European Union member states on Tuesday agreed that Ukraine needs help paying for gas supplies from Russia as winter looms, but were hazy on which countries exactly would be the ones to open up their coffers.
The Russian and Ukrainian energy ministers flew to Brussels on Tuesday in hopes of clinching a preliminary gas deal that has been under discussion since June, when Russia cut off natural gas supplies to Ukraine over a pricing and debt dispute.
"We will discuss this," European Energy Commissioner Günther Oettinger replied curtly when a reporter asked whether the EU is considering giving Ukraine the short-term loan of 2 billion euros ($2.5 billion) that it has requested, news agency TASS reported.
Poland earlier offered to help Ukraine pay off its debt for previous gas deliveries and help finance future shipments, according to TASS. But no specifics were provided on the amount Poland might offer and when the money would be handed over to crisis-stricken Ukraine.

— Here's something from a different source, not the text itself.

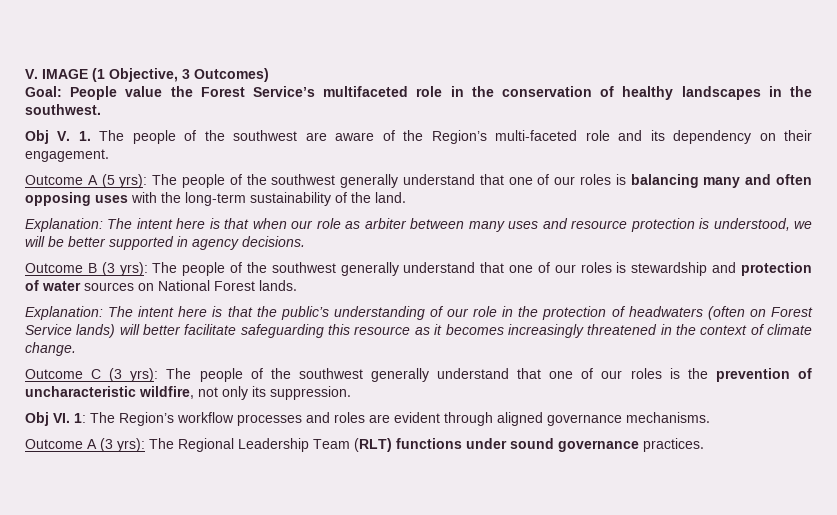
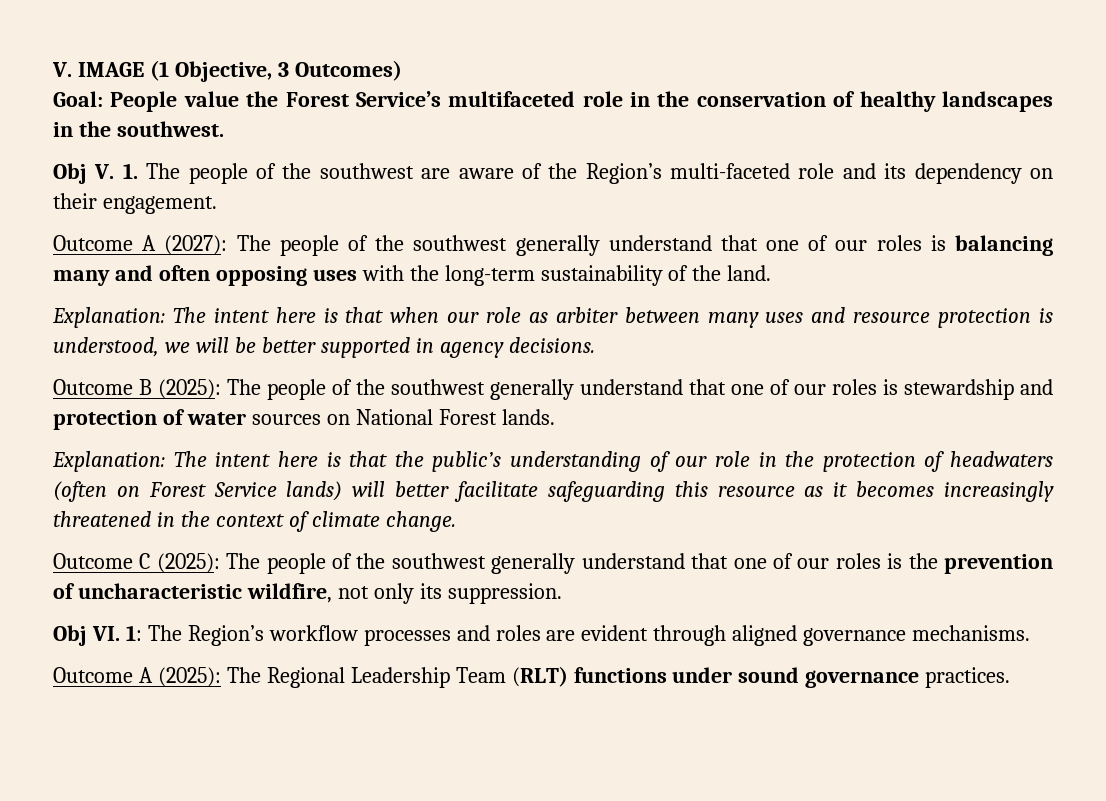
[101,174,148,188] (5 yrs): -> [164,235,228,255] (2027):
[101,262,148,276] (3 yrs): -> [158,379,221,399] (2025):
[109,368,159,382] (3 yrs): -> [156,553,220,573] (2025):
[100,438,145,452] (3 yrs): -> [157,667,221,687] (2025):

Ukraine has agreed to pay off its $3.1 billion debt to Russia's Gazprom for previous deliveries by the end of the year. The two sides also agreed last week that Russia will supply up to 10 billion cubic meters of gas to Ukraine through March once the payment schedule is agreed on.
The Czech Foreign Ministry on Monday said it too could extend loans to Ukraine to help it deal with its gas debt and purchase new supplies, but added that aid would only come in exchange for reforms in the corruption-laden country.